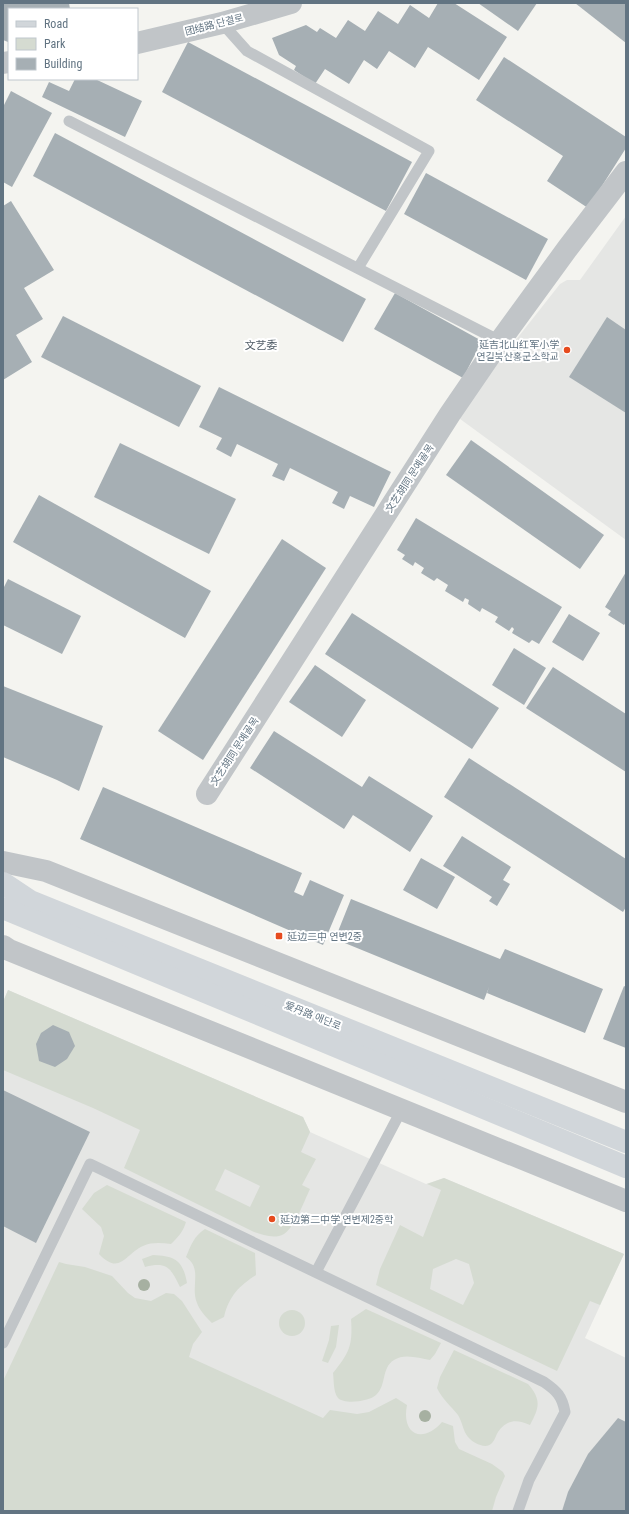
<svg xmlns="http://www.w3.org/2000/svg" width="629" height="1514" viewBox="0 0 629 1514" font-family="'Roboto Condensed','Noto Sans SC','Noto Sans KR',sans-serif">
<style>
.built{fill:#e5e6e4}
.green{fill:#d5dbd1;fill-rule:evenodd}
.building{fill:#a6afb4}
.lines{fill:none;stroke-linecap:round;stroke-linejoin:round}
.service{stroke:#c1c5c8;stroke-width:11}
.minor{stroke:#c1c5c8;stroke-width:22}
.tertiary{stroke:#c1c5c8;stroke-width:22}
.primary{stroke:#d1d6da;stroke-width:22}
.tree{fill:#a6b0a1}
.poi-dot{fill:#e64b1e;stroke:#fff;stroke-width:1.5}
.labels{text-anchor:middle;stroke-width:4;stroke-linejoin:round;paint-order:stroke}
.street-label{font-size:10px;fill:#627482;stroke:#fff}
.poi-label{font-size:10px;fill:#627482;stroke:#fff;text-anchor:start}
.neighbourhood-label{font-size:11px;fill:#515d67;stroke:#fff}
</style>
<rect width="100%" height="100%" fill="#f4f4f0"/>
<g class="built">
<path d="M626 216V540L456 416 560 284 567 280H580Z"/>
<path d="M8 990 303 1117 310 1132 426 1184 444 1178 624 1254 585 1338 626 1358V1511H3V1002Z"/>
</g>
<g class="green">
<path d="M8 990 303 1117 310 1132 301 1152 316 1159 302 1185 310 1189C304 1201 293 1234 279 1236 270 1238 262 1234 254 1232L124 1168 140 1130 93 1108 3 1070V1002ZM225 1169 260 1186 250 1207 215 1190Z"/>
<path d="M444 1178 624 1254 600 1305 590 1301 557 1371 376 1285 380 1269 400 1225 423 1237 441 1190 427 1184ZM456 1259 469 1264 474 1283 463 1305 430 1289 433 1269Z"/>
<path d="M107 1185 186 1222C183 1232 178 1237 171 1244 161 1243 152 1242 143 1246 125 1254 120 1276 99 1254L104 1236 101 1227 82 1209 94 1193Z"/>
<path d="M205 1229 255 1253 256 1275C239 1286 229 1296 224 1317L212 1323C206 1317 200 1311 197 1303 190 1286 203 1269 186 1257 191 1245 194 1236 205 1229Z"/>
<path d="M153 1255C176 1256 183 1261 187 1283L180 1287C171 1269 168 1261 145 1267L142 1259Z"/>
<path d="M59 1262 66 1264 85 1267 112 1276 128 1293 135 1298 151 1301 166 1293 174 1294 182 1301 202 1332 193 1344 189 1357 323 1418 330 1410 357 1414 369 1412 396 1398 407 1405C401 1435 423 1444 442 1422L453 1426 455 1442 459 1449 492 1464 503 1472 505 1476 496 1497 492 1511H3V1381Z"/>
<path d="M366 1309 441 1343 435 1354 430 1360C419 1358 404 1353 394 1360 381 1368 387 1385 376 1395 370 1401 345 1405 338 1398 333 1392 334 1380 333 1373 349 1353 353 1346 351 1319Z"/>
<circle cx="292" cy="1323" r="13"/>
<path d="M339 1325 336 1347 328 1363 322 1361 329 1340 331 1326Z"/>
<path d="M454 1350 528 1384C542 1400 539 1408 530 1425 517 1419 507 1419 498 1432 496 1435 495 1440 492 1443 486 1450 473 1443 468 1437 463 1431 462 1421 458 1415 451 1406 442 1399 437 1388L440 1377Z"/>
</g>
<g class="building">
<path d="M3 3H69L70 9H9L8 42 3 40Z"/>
<path d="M438 3H454L507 37 479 80 428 47 415 68 389 51 377 69 364 60 349 84 325 69 315 84 294 70 296 66 279 55 272 38 306 25 317 32 320 28 336 38 348 20 365 31 378 11 398 24 410 5 429 18Z"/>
<path d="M478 3H537L518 31Z"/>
<path d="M575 3H626V43Z"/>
<path d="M188 42 412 162 386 211 162 92Z"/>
<path d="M504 57 626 137V148L588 208 547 181 563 156 476 100Z"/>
<path d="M75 79H95L142 101 125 137 42 97 49 82 69 91Z"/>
<path d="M11 91 52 113 12 187 3 182V107Z"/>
<path d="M55 133 366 299 343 342 33 176Z"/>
<path d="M426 173 548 239 526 280 404 214Z"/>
<path d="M11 201 54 270 24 288 43 319 16 335 32 362 3 380V206Z"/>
<path d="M395 293 482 341 463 378 374 329Z"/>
<path d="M63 316 201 386 179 427 41 357Z"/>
<path d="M607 317 626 330V413L569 377Z"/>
<path d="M219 387 391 472 374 507 350 496 344 509 332 503 338 492 290 468 284 481 272 476 278 464 237 444 231 457 216 449 222 438 199 427Z"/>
<path d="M471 440 604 535 580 569 446 475Z"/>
<path d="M120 443 236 499 209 554 94 497Z"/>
<path d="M39 495 211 591 185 638 13 542Z"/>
<path d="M416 518 562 607 539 644 532 640 529 643 512 633 514 629 512 627 509 631 495 622 498 617 482 608 480 612 468 604 469 600 465 598 463 602 445 591 448 585 437 578 434 581 421 573 424 568 415 562 413 566 402 559 405 555 397 550Z"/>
<path d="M282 539 326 568 203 760 158 731Z"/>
<path d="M626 572V622L624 625 608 615 611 611 605 607Z"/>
<path d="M8 579 81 616 62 654 3 625V589Z"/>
<path d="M352 613 499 708 472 749 325 654Z"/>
<path d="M569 614 600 633 583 661 552 642Z"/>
<path d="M514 648 546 668 524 705 492 685Z"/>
<path d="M315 665 366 700 342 737 289 702Z"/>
<path d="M553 667 626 714V772L526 708Z"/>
<path d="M3 686 103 726 79 791 57 780 3 757Z"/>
<path d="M274 731 362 787 369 776 433 816 410 852 353 815 344 829 250 768Z"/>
<path d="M469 758 626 859V907L623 912 444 797Z"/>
<path d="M103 787 302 873 294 892 303 896 310 880 344 895 323 945 80 839Z"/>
<path d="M462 836 511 867 503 880 510 884 497 906 489 901 492 897 443 866Z"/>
<path d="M421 858 455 877 437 909 403 890Z"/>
<path d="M351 899 500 959 505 949 603 989 585 1033 487 993 489 987 484 1000 335 939Z"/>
<path d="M624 986 626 987V1048L603 1039Z"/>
<path d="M53 1025 69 1032 75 1046 67 1059 55 1067 39 1061 36 1044 41 1033Z"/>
<path d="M3 1090 90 1132 36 1243 3 1226Z"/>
<path d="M618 1418 626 1422V1511H562L568 1492 588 1454Z"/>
</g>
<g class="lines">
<g class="service">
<path d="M222 23 247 51 429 151 358 268"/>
<path d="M69 121 500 341"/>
<path d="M316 1272 402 1109"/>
<path d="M3 1343 90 1164 544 1382C557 1391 562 1396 565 1412L529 1480 518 1511"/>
</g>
<g class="minor">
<path d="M137 43 222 23 291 3"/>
<path d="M3 63 9 62"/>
<path d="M207 794 450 414 500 341 567 249 626 172"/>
</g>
<g class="tertiary">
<path d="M3 862 46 871 626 1102"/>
<path d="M3 946 9 950 626 1201"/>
</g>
<g class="primary">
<path d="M3 883 30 901 626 1142"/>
<path d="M3 908 626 1167"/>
</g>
</g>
<g class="tree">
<circle cx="144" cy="1285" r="6"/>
<circle cx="425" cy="1416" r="6"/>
</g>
<g class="poi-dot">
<circle cx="567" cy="350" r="4"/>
<rect x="275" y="932" width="8" height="8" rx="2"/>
<circle cx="272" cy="1219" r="4"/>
</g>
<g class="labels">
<g class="street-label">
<text transform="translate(214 24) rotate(-14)" y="4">团结路 단결로</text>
<text transform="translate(409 478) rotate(-57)" y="4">文艺胡同 문예골목</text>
<text transform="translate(234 751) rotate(-57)" y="4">文艺胡同 문예골목</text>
<text transform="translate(313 1015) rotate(22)" y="4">爱丹路 애단로</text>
</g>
<g class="poi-label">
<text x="559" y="348" text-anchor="end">延吉北山红军小学<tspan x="559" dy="12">연길북산홍군소학교</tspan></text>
<text x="287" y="940">延边二中 연변2중</text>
<text x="280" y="1223">延边第二中学 연변제2중학</text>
</g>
<g class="neighbourhood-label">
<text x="261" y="349">文艺委</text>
</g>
</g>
<rect width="629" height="1514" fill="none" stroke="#627482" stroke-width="8"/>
<rect x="8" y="8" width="130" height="72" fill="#ffffff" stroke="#c0c7cd"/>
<rect x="16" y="21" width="20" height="6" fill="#d1d6da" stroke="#c0c7cd"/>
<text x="44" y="28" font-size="12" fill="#627482">Road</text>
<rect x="16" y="38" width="20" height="12" fill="#d5dbd1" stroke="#c0c7cd"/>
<text x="44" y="48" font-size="12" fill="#627482">Park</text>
<rect x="16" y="58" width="20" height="12" fill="#a6afb4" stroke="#c0c7cd"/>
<text x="44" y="68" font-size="12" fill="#627482">Building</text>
</svg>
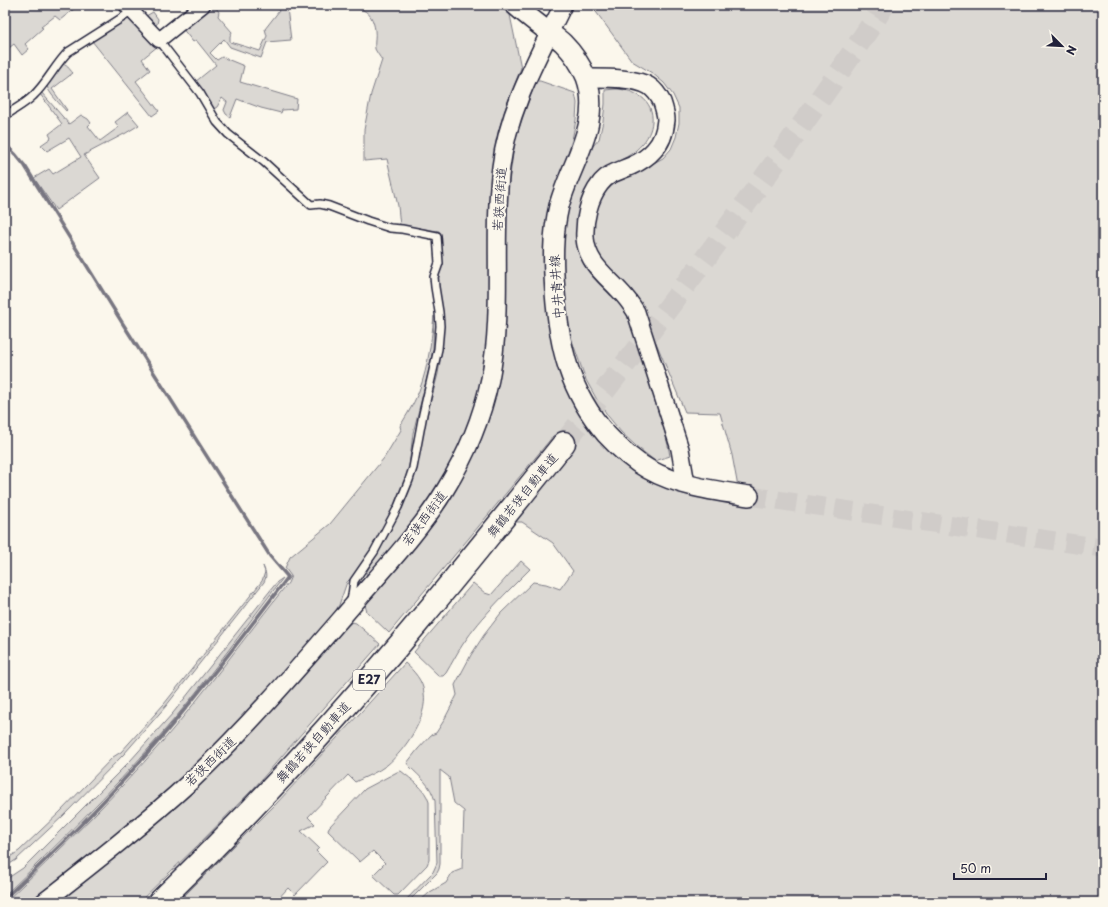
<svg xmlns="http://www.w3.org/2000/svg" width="1108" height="907" font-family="'Playpen Sans','Klee One',sans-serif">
<rect width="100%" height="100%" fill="#fbf7ec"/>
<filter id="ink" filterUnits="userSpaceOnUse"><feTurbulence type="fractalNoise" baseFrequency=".025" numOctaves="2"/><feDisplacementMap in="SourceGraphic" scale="8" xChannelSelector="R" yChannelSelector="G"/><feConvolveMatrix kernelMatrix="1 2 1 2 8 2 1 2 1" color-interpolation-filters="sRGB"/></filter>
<g filter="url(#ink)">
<path fill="#dbd8d3" stroke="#7e7d87" d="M5,5H79L60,20L55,16L41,27L43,28L25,44L29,49L22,55L14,44L5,51Z
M139,5H146L140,10L146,16L153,12L158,19L157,24L153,27L135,8Z
M211,5H214L219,12L218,16L232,32L230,36V42L260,51L267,36L265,29L279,11L275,5H280L287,8L291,40L267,42L261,58L230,47L224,39L210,53L217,60L222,57L244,66L240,82L297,99L296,109L282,110L281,113L261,108L237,99L230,117L226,114L224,110L227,102L222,98L217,107L212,110L195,82L216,65L196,40L193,42L182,28Z
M341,5H498L510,15L521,68L507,104L500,126L496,142L491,177L489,237V317L484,371L476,406L458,449L440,485L420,513L367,578L366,573L387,537L402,508L413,481L416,469L427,415L438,374L442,349L443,326L438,288L439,273L443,264L439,231L400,226L398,206L387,159L364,161V130L371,94L382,60C380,57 377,53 375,49C374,43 376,36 375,30C372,8 359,8 341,5Z
M591,5H1103V902H419L430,892L446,883L452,873L462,869L464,811L454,803L449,777L440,770V864L439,869L437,873L408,902H404L433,872L437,863L435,801C431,785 420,777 409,766L407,763L418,749L431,735L436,733L443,722L457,695L455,685L471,655L484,635L501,613L533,582L546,584L560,589L573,571L553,543L522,522H512L568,446L554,435L469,538L389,633L367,612L365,605L366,598L473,453L504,248L506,203L513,154L517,134L525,111L536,81H540L575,93L577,103L576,120L572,140L559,181L558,358L655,481L680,493L706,499L750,504L738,487L732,455L720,413L685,412L642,309L627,285L603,263L597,251L594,239L593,224L597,208L602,197L609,185L620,178L650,165L663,158L671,149L676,137L679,123V108L673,95L664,83L652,73L632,61Z
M128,17L158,46L142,59L150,70L136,81L159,111L152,116L92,41L123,20Z
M61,64C67,64 69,69 73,73L52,89L67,110L66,111C62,106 47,92 47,85C48,79 57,69 61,64Z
M615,89C623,89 631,91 638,95C657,105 655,129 643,143C633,155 620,161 607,167L579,248C581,255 582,262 586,268C597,286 618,297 628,316C637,333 641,353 646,371C655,399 665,427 670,456L655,461L636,446L621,432L608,416L596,398L586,380L567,327L561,249L567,205L585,162L593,146L599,139L603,121L605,104V90Z
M41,92L69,124L81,115L88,119L91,123L88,126L100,141L119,127L115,122L128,112L139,125L126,133L84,155L100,178L56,210L34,178L49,169L53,174L81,157L69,138L47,151L41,145L51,138L49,134L62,124L40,94Z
M434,316L433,348L429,370L413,433L409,467L406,477L395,505L372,549L353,576L347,582L339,605L331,620L216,746L158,801L109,842L32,902H5C59,851 113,798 162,742C206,691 246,636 288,583L291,576L285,568L290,557L330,524L384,458L401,430L400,426C405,418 410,410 414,402C427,377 431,344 434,316Z
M521,561L530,569C506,593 482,616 463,644C457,653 452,663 446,673L443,676H439L414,652L473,583L485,593L491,595Z
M263,566C266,573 267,576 264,582L166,706L124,754L63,816L16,860L5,867V860L19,851L60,812L113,757L121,752L164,704L262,581L265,572Z
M283,578C242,631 203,687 158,738C110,793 58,844 5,895V880L23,868L130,761L173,713L277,582Z
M352,622L356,623L380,644L254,788L197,846L139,902H57C103,866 151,831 193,790C248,738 297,682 347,626Z
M405,663C414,671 423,681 424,693C428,717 405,750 387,765C378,772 365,777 355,782L348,775L308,817L315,824L301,831L319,848L316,851L327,862L295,895L288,888L275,902H178L276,804L361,712Z
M401,771C412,780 425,788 429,802V860L427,865L398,895H394L373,875L385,863L373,851L360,862L328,831L329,827L365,789L397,772Z"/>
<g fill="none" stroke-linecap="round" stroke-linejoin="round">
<path stroke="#787681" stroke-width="3.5" d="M5,144L16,155L25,166L123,324L270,556L288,577C246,632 205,687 160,739C112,795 59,848 5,898"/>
<path stroke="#d0ccc9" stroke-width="19" stroke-dasharray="19 10" stroke-linecap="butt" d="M749,496L1103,548"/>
<path stroke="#d0ccc9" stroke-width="22" stroke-dasharray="22 11" stroke-linecap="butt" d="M564,443C646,338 727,232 804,122C831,83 859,45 884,5"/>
<g stroke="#22223b" stroke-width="10">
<path id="service" d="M159,40L200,93L217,122L228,134L264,162L311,205L320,204L329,206L368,221L390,228L402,229L437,236L439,263L434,277L435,287L439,312L440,326L438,349L423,414L413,468L409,480L398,507L374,552L354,581L351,602
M5,116C14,109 25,104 33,96C47,83 55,65 68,52L131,12"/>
</g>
<g stroke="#22223b" stroke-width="17">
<path id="minor" d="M126,5L159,40L203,5"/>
</g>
<g stroke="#22223b" stroke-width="20">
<path id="tertiary" d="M586,78C603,78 634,77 649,86C655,90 659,96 662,102C664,108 666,114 666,120C665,131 662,142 654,150C648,157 640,162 631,166C620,171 608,173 600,184C589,198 584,220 585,238C587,262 604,274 619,290C626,297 631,304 636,312L680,449L686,484
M44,902C94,863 144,824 191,781C249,726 301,665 353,605C384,569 421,530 445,490C466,456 482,418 490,379C504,309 492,238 501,167C508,109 538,57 563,5"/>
</g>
<g stroke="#22223b" stroke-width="22">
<path id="secondary" d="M515,5C526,15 538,24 550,33C554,36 559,39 563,43C572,52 581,65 586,77C603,123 570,164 559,206C552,235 553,263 555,292C559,346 569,391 606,434C618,447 632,460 648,469C678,486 715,491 749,496"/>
</g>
<g stroke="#22223b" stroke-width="25">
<path id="motorway" d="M159,902C194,868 229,833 263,797C370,685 467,564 564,443"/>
</g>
<use href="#service" stroke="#fbf7ec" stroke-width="7"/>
<use href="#minor" stroke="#fbf7ec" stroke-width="14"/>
<use href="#tertiary" stroke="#fbf7ec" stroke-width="17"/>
<use href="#secondary" stroke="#fbf7ec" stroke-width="19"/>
<use href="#motorway" stroke="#fbf7ec" stroke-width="22"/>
</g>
</g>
<g text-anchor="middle" stroke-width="4" stroke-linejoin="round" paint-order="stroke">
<rect fill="#fbf7ec" stroke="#636270" stroke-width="1" x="353" y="670" width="32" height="20" rx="3"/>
<g font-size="12" font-weight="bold" fill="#22223b">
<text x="369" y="684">E27</text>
</g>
<g font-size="13" fill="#22223b" stroke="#fbf7ec">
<text transform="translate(499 199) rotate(-86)" y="5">若狭西街道</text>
<text transform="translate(556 287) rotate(-94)" y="5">中井青井線</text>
<text transform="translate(522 495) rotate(-51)" y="5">舞鶴若狭自動車道</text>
<text transform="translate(424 518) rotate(-53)" y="5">若狭西街道</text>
<text transform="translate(313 742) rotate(-48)" y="5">舞鶴若狭自動車道</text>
<text transform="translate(210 761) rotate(-44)" y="5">若狭西街道</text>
</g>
</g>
<rect width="1108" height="907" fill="none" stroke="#fbf7ec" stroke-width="20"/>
<rect x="10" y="10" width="1088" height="887" fill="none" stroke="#22223b" stroke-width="1.5" filter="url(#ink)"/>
<g transform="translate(1062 46) rotate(114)" stroke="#fbf7ec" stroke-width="3" paint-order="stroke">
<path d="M0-3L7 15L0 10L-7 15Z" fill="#22223b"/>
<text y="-6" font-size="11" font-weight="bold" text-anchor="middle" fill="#22223b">N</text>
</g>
<path d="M954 873v6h92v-6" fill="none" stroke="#22223b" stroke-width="2"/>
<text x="960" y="873" font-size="12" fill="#22223b" stroke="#fbf7ec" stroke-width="3" paint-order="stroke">50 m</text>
</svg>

########################################

WHAT NEEDS TO BE DONE: Where a line above contains the word "labels", copy that line.

EXPECTED ANSWER:
.labels{text-anchor:middle;stroke-width:4;stroke-linejoin:round;paint-order:stroke}
<g class="labels">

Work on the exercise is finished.